McKesson Corporation stock research
FY2025 Q2
McKesson (MCK) Gross Margin — Quarter Ended Sep 30, 2024
Revenue was higher than both the prior quarter and the same quarter last year. Gross profit was similar to the prior quarter and slightly higher than a year ago, but gross margin weakened because cost of revenue increased at a faster pace than revenue.
Gross margin takeaway
Quarter ended Sep 30, 2024 · FY2025 Q2
Revenue was higher than both the prior quarter and the same quarter last year. Gross profit was similar to the prior quarter and slightly higher than a year ago, but gross margin weakened because cost of revenue increased at a faster pace than revenue.
- Gross margin decreased from the immediately preceding quarter and from the same quarter one year earlier, reflecting that cost of revenue grew more quickly than revenue in both comparisons.
- Compared with the prior quarter, revenue increased while gross profit remained at the same level, causing gross margin to be lower.
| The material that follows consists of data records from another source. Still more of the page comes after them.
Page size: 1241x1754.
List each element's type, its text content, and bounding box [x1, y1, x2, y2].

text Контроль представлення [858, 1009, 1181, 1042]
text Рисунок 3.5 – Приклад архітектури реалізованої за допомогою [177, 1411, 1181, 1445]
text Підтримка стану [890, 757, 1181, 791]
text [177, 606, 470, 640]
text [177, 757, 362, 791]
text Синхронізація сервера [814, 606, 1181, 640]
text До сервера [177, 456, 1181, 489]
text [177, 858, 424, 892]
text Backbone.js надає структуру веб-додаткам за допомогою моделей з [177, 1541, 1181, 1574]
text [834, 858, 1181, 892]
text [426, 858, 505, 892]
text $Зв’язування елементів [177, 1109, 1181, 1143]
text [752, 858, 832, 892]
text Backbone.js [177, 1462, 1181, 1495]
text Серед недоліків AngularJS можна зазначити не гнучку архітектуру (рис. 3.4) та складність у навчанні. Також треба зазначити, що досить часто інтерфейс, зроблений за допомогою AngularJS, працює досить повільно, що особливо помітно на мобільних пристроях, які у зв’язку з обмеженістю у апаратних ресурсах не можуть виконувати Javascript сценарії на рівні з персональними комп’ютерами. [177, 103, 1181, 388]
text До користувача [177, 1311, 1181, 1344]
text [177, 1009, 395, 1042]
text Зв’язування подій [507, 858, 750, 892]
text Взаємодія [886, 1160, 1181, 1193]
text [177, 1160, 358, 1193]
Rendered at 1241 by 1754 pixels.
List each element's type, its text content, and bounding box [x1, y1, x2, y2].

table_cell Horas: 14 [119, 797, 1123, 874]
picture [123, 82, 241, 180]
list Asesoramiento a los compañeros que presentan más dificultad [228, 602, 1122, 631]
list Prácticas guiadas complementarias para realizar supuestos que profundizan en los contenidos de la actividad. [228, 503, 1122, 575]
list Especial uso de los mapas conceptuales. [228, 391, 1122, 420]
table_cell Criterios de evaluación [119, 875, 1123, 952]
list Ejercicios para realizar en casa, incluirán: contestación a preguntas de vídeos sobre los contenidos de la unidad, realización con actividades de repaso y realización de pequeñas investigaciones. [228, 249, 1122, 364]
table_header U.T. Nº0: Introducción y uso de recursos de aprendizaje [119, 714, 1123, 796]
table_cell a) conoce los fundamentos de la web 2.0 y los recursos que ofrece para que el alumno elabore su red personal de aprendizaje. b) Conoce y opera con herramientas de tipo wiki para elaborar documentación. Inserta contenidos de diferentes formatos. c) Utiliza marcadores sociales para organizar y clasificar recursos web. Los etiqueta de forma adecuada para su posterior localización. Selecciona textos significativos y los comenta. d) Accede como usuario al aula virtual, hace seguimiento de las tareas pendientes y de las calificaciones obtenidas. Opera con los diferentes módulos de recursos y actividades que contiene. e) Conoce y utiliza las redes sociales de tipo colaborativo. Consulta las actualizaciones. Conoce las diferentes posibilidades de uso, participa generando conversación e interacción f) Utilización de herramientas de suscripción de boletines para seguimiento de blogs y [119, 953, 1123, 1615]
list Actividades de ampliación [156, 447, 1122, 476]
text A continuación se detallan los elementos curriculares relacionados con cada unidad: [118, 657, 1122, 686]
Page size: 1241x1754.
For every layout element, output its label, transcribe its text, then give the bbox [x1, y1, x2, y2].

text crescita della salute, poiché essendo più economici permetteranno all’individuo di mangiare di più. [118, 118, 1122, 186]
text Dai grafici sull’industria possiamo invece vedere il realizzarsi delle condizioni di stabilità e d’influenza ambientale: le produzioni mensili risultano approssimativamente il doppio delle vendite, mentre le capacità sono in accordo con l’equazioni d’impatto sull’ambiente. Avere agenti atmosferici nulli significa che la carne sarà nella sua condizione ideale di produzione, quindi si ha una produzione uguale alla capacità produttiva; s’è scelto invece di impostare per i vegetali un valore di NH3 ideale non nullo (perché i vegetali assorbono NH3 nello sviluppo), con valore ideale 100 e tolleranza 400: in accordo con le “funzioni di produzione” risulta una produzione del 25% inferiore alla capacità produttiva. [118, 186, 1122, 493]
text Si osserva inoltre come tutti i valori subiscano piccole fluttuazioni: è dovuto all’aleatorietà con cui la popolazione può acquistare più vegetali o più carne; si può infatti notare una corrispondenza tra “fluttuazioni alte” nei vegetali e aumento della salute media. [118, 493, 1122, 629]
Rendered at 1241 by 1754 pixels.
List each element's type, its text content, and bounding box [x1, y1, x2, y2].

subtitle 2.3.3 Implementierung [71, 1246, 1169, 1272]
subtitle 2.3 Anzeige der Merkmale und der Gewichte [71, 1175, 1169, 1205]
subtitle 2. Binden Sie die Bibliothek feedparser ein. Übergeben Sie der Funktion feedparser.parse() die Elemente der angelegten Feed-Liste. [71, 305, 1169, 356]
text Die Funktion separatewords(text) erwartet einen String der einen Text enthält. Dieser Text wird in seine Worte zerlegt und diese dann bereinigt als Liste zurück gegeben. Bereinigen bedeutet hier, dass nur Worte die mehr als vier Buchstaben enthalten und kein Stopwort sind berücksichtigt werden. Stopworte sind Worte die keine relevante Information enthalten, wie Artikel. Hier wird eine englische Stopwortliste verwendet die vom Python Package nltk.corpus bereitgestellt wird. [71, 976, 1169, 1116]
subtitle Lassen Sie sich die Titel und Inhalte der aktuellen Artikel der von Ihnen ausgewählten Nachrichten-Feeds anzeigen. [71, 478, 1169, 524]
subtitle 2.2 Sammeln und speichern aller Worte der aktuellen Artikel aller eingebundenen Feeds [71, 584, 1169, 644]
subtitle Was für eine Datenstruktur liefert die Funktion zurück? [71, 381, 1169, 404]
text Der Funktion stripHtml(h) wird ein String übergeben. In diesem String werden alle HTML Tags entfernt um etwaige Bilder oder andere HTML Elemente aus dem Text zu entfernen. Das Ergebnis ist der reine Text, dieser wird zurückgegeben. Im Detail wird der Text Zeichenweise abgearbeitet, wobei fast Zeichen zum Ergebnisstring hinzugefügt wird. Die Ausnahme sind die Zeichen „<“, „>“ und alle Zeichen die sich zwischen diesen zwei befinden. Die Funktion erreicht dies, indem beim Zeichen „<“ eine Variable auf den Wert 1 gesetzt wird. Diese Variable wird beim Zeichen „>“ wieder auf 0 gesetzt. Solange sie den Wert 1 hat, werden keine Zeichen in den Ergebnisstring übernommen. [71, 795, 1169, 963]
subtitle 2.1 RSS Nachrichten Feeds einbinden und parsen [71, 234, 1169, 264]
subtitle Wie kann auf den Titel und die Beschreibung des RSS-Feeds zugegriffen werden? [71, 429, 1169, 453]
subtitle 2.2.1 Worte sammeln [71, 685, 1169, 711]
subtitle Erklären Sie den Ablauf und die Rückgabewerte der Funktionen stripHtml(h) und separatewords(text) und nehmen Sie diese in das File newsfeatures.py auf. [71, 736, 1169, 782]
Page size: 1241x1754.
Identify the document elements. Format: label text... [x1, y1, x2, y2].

Compared with the same quarter a year ago, revenue and gross profit were both higher, but gross margin was lower because cost of revenue increased more than gross profit.
Gross margin snapshot
The selected quarter's reported revenue, gross profit, direct costs, and margin comparisons.
Gross margin
3.5%
Gross profit
$3.2B
Revenue
$93.7B
Cost of revenue
$90.4B
Quarter-over-quarter change
-0.5 pts
Year-over-year change
-0.5 pts
Quarterly gross margin trend
A four-quarter view of the revenue and direct-cost bridge behind gross margin.
| Period | Revenue | Gross profit | Cost of revenue | Gross margin |
|---|---|---|---|---|
| Dec 31, 2023 | $80.9B | $3.2B | $77.7B | 3.9% |
| Mar 31, 2024 | $76.4B | $3.6B | $72.8B | 4.7% |
| Jun 30, 2024 | $79.3B | $3.2B | $76.1B | 4.0% |
| Sep 30, 2024 | $93.7B | $3.2B | $90.4B | 3.5% |
Quarterly comparisons
Compare the selected margin with the preceding quarter and the same fiscal quarter one year earlier.
Previous-quarter change
Jun 30, 2024
-0.5 pts
Year-over-year change
Sep 30, 2023
-0.5 pts
What the margin says
Filing-constrained interpretation of margin direction, comparisons, and what to monitor next.
Gross margin decreased from the immediately preceding quarter and from the same quarter one year earlier, reflecting that cost of revenue grew more quickly than revenue in both comparisons.
Compared with the prior quarter, revenue increased while gross profit remained at the same level, causing gross margin to be lower. Compared with the same quarter a year ago, revenue and gross profit were both higher, but gross margin was lower because cost of revenue increased more than gross profit.
Monitor the trend of cost of revenue relative to revenue, as its faster increase drove the gross margin decline in both comparisons.